Other problems could be medications that are not specifically approved by the Food and Drug Administration for horses still have a legitimate and routine purpose, as well as homeopathic and herbal substances, Roberts said. Currently they trigger no violation being used when a horse isn't racing, but the new proposal appears to change that.
While authorities might seem unlikely to go to that extreme, Roberts said, "the law is the law. I think we need to make the law reflect reality."
Dr. Thomas Tobin, the University of Kentucky equine pharmacologist and toxicologist who is a regular consultant to the National HBPA and its Kentucky affiliate, discussed hair testing in horses. Among his points were that the process is considerably more time-consuming than testing for a drug in urine or blood, it requires a washing step, and protocols for testing procedures in horses are lacking, including the important washing step.
He also noted white hair will show much less of many drugs than dark hair, with the snow-topped Tobin acknowledging that his pigment-challenged hair today would reveal far less of some medications than 20 years ago.
Because the process can reveal the presence of some drugs for more than a year, mane and tail hair are preferred over the short body hair, he said. Mane and tail hair also grow at a consistent pace throughout the year, in contrast to body hair impacted by cold and heat. Tobin said an advantage with hair testing is that the sample doesn't require refrigeration.

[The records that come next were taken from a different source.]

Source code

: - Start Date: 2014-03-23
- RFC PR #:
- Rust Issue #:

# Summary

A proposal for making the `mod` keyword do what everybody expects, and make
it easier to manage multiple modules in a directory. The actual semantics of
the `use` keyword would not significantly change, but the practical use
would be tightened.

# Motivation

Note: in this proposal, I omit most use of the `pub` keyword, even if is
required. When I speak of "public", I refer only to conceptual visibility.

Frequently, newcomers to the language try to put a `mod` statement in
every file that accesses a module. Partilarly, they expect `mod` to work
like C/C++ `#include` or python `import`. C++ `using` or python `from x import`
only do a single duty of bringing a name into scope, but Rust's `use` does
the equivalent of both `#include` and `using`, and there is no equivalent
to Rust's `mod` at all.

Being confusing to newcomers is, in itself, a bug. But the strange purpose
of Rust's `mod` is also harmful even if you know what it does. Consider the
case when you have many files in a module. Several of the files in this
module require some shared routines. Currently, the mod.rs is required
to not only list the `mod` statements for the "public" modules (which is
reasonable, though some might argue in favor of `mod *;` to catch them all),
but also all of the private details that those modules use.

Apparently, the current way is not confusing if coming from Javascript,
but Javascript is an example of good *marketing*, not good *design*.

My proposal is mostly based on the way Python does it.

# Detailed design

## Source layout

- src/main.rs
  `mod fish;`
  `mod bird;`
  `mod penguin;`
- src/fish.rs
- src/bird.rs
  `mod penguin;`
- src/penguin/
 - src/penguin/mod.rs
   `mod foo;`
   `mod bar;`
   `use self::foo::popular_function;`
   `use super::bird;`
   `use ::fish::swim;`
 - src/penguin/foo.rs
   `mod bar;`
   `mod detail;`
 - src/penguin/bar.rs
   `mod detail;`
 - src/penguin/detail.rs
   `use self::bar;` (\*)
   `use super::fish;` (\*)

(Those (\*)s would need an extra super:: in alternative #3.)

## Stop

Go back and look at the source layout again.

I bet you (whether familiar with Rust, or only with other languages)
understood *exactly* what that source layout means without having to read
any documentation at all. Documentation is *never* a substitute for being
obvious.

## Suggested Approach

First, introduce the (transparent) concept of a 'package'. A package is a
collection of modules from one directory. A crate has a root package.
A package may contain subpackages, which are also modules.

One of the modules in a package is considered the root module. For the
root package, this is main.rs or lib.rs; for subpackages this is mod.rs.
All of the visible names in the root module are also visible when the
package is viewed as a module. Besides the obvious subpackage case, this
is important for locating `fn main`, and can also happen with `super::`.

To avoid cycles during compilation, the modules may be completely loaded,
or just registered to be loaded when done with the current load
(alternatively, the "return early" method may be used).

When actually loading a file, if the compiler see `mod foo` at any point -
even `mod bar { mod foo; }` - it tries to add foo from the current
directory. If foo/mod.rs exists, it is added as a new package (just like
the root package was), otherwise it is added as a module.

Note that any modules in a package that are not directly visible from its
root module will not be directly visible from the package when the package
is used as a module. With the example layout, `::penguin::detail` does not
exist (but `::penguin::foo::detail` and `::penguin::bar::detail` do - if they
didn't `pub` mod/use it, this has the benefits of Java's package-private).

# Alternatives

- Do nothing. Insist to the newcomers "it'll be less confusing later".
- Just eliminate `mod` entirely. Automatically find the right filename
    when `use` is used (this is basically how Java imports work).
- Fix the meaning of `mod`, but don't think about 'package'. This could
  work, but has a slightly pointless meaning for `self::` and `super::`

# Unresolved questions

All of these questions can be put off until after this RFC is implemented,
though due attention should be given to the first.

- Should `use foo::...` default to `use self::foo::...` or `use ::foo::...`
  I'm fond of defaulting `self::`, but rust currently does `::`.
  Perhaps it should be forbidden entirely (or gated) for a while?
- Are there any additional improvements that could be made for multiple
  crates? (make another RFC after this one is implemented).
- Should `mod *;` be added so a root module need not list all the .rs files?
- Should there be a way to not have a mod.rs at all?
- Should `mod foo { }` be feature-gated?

Tobin said caveats include that a single dose of a drug with a short half-life might not be sufficient for hair detection. It also requires a relatively long hair segment and some medications spread out in growing hair more than others, making it difficult to approximate when a substance was administrated.
"This suggests that it's prudent to determine the hair-binding characteristics of a substance before drawing time or concentration conclusions from hair data," he said.
Tobin said the Society of Hair Testing, which deals with the human version, says hair analysis can contribute to "doping" analysis in special cases, in addition to urine, but is not suitable as a regularly employed technique.
"They are very careful to make the point that a negative hair result cannot exclude the administration of the detected drug and cannot overrule a positive urine result," Tobin said, adding that he doesn't agree with that as a blanket statement. In the case of a negative urine result, a positive hair result can demonstrate drug exposure during the period prior to the test sample's collection, the society says.
There have been some high-profile medication violations thrown out recently, and Indiana equine attorney Peter Sacopulos provided a rundown of measures horsemen should take if charged with a drug positive.
Sacopulos said it is critical to get everything in the record during the administrative process, because that is all the court will consider on appeal. He said that could include disputing dates or times, lining up experts, thinking about a defense, finding out the science behind determining a violation occurred, whether a rule change occurred during the time frame, examining the chain of custody of the sample, if the test barn's protocol manual was followed, and if the laboratory provided a complete report. He warned against letting officials rush horsemen prematurely into a hearing.